Si les Oilers réalisent l'impossible, complètent la remontée historique amorcée après avoir perdu les trois premiers matchs de la finale et ravissent des mains de leurs adversaires des Panthers une coupe Stanley qu'ils se préparaient à faire danser au bout de leurs bras, McDavid recevra le Conn-Smythe.
Comme Wayne Gretzky en 1985.
Comme Mario Lemieux en 1991.
McDavid devrait d'ailleurs, du moins à mon avis, être un choix unanime en cas de victoire des Oilers.
S'il joue encore un rôle important vendredi et éventuellement dans le cadre d'une septième partie, mais que les Panthers résistent aux assauts du capitaine Oilers et de ses coéquipiers pour finalement gagner la coupe Stanley, je ne serais pas le moindrement surpris que McDavid reçoive le Conn-Smythe des mains de Gary Bettman avant que le commissaire ne donne la coupe Stanley à Aleksander Barkov.
Ce ne serait qu'une mince consolation pour McDavid et les partisans des Oilers. Mais ce serait tout de même une belle consolation.
Car McDavid deviendrait le sixième seulement dans l'histoire de la LNH à recevoir le Conn-Smythe dans une cause perdante. Même que derrière les gardiens Roger Crozier (Detroit en 1966), Glenn Hall (St.Louis en 1968), Ron Hextall (Philadelphie en 1987) et Jean-Sébastien Giguère (Anaheim en 2003), il deviendrait le deuxième patineur, après Reggie Leach en 1976 avec les Flyers de Philadelphie, à recevoir un tel honneur.
Et en passant, par souci de transparence, Leach a reçu le Conn-Smythe en 1976 malgré le fait que le Canadien avait balayé les Flyers.
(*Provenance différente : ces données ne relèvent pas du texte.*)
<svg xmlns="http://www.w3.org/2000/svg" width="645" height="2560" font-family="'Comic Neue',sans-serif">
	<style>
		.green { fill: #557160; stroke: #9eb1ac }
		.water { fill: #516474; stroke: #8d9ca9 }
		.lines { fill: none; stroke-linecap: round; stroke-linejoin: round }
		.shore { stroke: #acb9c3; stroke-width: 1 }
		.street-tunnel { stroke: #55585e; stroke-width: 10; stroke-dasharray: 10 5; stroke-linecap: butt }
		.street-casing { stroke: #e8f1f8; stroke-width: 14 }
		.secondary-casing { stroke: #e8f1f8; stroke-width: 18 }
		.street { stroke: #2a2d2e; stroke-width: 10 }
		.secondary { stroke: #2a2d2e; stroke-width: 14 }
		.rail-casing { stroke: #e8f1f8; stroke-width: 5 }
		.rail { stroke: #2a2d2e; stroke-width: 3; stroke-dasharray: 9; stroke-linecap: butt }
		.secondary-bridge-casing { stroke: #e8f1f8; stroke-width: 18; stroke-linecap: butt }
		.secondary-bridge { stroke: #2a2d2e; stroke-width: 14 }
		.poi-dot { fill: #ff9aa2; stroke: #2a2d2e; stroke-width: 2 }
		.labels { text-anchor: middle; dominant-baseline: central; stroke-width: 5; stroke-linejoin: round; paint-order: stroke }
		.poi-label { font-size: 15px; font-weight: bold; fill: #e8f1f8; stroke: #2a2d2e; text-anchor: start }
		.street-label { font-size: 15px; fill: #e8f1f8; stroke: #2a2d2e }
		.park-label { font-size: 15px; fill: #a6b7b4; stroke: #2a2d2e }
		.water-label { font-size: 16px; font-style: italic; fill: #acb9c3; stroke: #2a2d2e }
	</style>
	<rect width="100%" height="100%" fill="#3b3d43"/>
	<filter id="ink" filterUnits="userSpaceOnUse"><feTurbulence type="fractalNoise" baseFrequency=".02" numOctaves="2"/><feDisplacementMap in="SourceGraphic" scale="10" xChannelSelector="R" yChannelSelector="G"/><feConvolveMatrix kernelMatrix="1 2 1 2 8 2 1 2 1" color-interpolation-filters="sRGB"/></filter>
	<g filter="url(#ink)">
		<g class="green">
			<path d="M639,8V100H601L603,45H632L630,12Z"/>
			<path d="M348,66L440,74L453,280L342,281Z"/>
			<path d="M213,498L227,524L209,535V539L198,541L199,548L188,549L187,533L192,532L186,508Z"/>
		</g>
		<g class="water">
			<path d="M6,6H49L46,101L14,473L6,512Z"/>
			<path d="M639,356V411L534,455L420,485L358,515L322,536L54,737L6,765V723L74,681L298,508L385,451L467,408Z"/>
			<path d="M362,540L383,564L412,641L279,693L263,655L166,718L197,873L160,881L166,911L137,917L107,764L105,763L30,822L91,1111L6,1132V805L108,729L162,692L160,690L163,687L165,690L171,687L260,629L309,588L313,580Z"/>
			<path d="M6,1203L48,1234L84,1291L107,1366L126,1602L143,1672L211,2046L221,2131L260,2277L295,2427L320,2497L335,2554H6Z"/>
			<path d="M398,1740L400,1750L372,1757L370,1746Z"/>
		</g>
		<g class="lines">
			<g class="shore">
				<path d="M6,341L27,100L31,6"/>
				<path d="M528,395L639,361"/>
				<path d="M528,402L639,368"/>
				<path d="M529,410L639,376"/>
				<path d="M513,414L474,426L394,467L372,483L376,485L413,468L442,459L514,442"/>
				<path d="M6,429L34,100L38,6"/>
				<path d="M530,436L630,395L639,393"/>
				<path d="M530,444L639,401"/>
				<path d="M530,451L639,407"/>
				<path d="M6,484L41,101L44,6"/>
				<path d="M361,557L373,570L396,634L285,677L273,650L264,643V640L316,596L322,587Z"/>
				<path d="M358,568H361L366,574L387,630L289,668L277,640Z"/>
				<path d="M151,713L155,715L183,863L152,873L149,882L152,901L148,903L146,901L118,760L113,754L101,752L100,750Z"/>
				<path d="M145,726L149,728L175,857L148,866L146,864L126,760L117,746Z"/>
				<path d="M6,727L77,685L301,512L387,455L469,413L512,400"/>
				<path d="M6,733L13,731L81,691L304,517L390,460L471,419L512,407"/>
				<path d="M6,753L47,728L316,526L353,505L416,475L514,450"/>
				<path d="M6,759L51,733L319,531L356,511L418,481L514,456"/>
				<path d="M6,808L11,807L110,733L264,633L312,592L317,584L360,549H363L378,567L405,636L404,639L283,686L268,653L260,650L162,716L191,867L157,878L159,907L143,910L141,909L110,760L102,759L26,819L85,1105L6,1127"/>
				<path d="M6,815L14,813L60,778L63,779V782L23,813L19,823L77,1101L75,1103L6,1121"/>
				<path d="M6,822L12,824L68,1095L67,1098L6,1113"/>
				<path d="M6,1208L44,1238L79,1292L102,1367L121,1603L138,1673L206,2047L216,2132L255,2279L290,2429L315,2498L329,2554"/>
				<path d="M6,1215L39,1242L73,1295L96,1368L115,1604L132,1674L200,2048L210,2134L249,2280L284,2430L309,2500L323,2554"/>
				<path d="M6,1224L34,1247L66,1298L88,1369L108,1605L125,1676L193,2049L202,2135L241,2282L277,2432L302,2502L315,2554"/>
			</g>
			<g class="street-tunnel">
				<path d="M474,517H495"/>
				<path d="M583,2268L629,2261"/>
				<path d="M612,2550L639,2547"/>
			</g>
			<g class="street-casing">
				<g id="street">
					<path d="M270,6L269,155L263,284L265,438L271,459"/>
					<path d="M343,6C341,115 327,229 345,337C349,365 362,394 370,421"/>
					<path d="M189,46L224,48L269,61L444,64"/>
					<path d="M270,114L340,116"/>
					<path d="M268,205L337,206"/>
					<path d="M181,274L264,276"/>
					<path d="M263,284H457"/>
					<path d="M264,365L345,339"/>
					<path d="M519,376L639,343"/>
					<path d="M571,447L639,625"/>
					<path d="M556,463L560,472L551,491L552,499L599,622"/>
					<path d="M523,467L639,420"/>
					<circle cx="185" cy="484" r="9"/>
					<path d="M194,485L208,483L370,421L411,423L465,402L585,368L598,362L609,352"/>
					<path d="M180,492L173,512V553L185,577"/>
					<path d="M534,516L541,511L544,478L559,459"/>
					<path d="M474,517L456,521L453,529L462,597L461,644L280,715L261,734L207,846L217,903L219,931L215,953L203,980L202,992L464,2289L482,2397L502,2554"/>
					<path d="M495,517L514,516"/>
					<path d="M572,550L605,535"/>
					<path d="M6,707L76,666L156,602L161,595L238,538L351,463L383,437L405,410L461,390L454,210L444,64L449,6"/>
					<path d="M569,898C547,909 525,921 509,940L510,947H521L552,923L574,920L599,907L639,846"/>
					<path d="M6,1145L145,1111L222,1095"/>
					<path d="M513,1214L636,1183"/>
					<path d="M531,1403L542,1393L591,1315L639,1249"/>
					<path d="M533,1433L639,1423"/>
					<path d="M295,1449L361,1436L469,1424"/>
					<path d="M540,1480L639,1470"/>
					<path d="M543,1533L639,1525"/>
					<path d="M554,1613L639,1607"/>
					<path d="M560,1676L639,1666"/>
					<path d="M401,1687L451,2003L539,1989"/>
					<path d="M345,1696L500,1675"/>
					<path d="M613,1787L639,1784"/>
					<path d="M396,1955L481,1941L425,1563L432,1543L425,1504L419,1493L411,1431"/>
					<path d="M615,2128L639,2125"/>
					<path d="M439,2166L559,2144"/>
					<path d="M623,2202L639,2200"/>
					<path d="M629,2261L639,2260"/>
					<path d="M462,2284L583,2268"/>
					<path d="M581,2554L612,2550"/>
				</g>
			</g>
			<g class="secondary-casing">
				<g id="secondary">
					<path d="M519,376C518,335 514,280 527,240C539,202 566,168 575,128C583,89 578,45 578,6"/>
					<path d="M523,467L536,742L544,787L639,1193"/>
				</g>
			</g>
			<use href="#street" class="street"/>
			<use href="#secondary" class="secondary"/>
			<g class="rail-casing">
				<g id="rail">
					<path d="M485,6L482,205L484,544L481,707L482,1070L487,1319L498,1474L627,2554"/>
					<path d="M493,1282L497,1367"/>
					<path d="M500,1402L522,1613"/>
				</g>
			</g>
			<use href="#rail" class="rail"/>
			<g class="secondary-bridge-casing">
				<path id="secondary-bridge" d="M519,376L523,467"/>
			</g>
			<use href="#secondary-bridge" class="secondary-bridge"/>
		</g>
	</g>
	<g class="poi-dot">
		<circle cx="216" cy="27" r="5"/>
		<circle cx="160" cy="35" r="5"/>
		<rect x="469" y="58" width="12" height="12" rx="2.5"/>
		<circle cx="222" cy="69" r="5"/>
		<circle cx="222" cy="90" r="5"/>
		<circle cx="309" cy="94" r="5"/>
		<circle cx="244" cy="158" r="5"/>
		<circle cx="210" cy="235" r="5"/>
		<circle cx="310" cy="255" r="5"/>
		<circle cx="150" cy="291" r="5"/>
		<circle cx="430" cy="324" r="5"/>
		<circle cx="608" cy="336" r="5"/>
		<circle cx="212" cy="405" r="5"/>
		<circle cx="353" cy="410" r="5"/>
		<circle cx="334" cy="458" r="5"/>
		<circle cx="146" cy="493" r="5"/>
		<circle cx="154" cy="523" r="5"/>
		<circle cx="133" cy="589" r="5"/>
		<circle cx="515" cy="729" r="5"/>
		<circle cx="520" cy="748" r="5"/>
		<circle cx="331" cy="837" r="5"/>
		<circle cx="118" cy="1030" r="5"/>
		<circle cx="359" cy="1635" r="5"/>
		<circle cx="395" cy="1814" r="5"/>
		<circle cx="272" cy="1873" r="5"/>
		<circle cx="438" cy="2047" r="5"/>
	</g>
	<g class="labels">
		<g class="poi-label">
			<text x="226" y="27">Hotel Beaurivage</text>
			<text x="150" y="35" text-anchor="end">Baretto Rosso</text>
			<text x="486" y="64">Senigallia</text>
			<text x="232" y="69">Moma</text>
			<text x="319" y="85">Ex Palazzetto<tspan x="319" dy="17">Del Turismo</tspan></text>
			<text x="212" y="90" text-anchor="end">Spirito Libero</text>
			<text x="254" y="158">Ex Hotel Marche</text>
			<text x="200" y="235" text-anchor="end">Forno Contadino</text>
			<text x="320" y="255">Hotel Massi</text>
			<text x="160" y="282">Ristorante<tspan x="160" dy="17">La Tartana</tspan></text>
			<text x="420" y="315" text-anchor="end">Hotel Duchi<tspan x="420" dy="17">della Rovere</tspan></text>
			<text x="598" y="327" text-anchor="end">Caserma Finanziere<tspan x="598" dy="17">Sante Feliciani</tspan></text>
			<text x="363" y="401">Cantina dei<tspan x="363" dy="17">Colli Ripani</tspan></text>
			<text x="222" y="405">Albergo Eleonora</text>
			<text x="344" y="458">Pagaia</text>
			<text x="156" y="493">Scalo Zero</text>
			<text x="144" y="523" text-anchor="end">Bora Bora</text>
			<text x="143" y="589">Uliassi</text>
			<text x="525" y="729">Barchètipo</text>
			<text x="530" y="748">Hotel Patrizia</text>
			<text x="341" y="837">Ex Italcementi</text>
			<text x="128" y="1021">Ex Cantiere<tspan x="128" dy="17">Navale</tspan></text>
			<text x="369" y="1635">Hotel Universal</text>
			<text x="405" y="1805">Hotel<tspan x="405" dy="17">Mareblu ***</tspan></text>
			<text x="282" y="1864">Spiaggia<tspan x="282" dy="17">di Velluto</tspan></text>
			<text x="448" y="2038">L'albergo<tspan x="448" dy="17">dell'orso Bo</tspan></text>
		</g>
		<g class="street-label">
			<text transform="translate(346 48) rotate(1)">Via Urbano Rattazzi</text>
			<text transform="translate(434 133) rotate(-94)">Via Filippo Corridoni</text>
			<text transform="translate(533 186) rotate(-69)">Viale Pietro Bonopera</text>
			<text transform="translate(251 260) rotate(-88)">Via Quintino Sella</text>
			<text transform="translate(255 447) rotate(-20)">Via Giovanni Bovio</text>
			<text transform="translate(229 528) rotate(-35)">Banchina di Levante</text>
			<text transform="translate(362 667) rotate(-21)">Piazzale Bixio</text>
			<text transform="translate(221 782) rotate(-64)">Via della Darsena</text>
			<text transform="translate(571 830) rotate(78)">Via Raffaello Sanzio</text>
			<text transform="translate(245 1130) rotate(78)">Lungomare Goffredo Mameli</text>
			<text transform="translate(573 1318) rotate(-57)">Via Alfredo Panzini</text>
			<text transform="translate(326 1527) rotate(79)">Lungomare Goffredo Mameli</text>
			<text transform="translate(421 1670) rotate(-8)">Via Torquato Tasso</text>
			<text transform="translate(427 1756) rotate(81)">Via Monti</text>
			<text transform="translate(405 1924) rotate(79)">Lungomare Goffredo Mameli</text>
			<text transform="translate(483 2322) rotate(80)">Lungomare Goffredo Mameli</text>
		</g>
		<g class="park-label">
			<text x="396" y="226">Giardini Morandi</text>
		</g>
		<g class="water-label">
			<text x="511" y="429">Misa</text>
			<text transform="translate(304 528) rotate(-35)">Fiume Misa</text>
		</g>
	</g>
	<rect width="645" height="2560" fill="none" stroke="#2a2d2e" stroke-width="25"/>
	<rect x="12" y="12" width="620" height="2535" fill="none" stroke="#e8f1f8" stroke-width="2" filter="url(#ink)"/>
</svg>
Ce qui donne moins de poids à ma prétention selon laquelle, McDavid aurait dû être écarté si les Panthers avaient gagné la finale de manière expéditive.
J'en conviens.
Barkov, Bobrovsky, Tkachuk?
Mais si Barkov arrive à freiner, voire à museler McDavid dans le cadre d'une victoire vendredi soir?
Si Bobrovsky rachète le mauvais but accordé à McDavid lundi soir et s'impose devant lui en échappée, qu'il lui vole un, deux, trois buts, ou qu'il blanchit les Oilers au terme d'une sortie de 35 arrêts dont 12 à 15 magistraux pas juste aux dépens de McDavid, mais aussi des autres tireurs élites d'Edmonton.
Si Tkachuk complète un tour du chapeau pour offrir aux Panthers la première conquête de la coupe Stanley de leur histoire?
Est-ce que l'un de ces noms pourrait venir se glisser devant celui de McDavid?
C'est possible.
L'an dernier, à Las Vegas, il n'y avait aucun suspense quant à l'identité du club qui allait soulever la coupe Stanley. Les Golden Knights étaient tout simplement trop forts pour que les Panthers – épuisés au terme d'une fin de saison et de séries très difficiles – puissent rivaliser.
Mais les débats étaient vifs quant à l'identité du joueur des Knights qui obtiendrait le Conn-Smythe. Plusieurs journalistes – je faisais partie du groupe – avaient attendu vraiment jusqu'à la dernière minute avant de soumettre leur vote – on peut aussi ajouter des scénarios susceptibles de se produire en fin de match pour ajuster nos votes en conséquence – tant la course entre Jonathan Marchessault et Jack Eichel était serrée.
Alors s'il est juste et justifié de considérer que Connor McDavid a déjà une main sur le Conn-Smythe, il faut quand même garder l'esprit ouvert et reconnaître qu'en cas de victoire de la Floride, un joueur des Panthers pourrait venir lui ravir.
Cela dit, le seul trophée qui intéresse McDavid est la coupe Stanley. Une coupe dont il n'a pas besoin pour assurer sa place de choix dans l'histoire de la LNH, mais une coupe qu'il mérite tout de même amplement.
Et si McDavid se rend à la coupe, le Conn-Smythe viendra en prime.